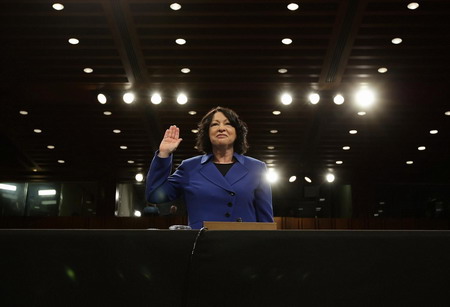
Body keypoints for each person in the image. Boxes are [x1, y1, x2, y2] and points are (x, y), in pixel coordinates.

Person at [145, 106, 274, 229]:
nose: (221, 128)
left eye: (227, 123)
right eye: (214, 124)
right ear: (207, 133)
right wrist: (164, 154)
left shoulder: (257, 168)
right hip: (203, 245)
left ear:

Exercise aim >> Which lines above include the word "right"? Pick them out and copy them.

Written response >>
right eye: (214, 124)
right ear: (207, 133)
right wrist: (164, 154)
right hip: (203, 245)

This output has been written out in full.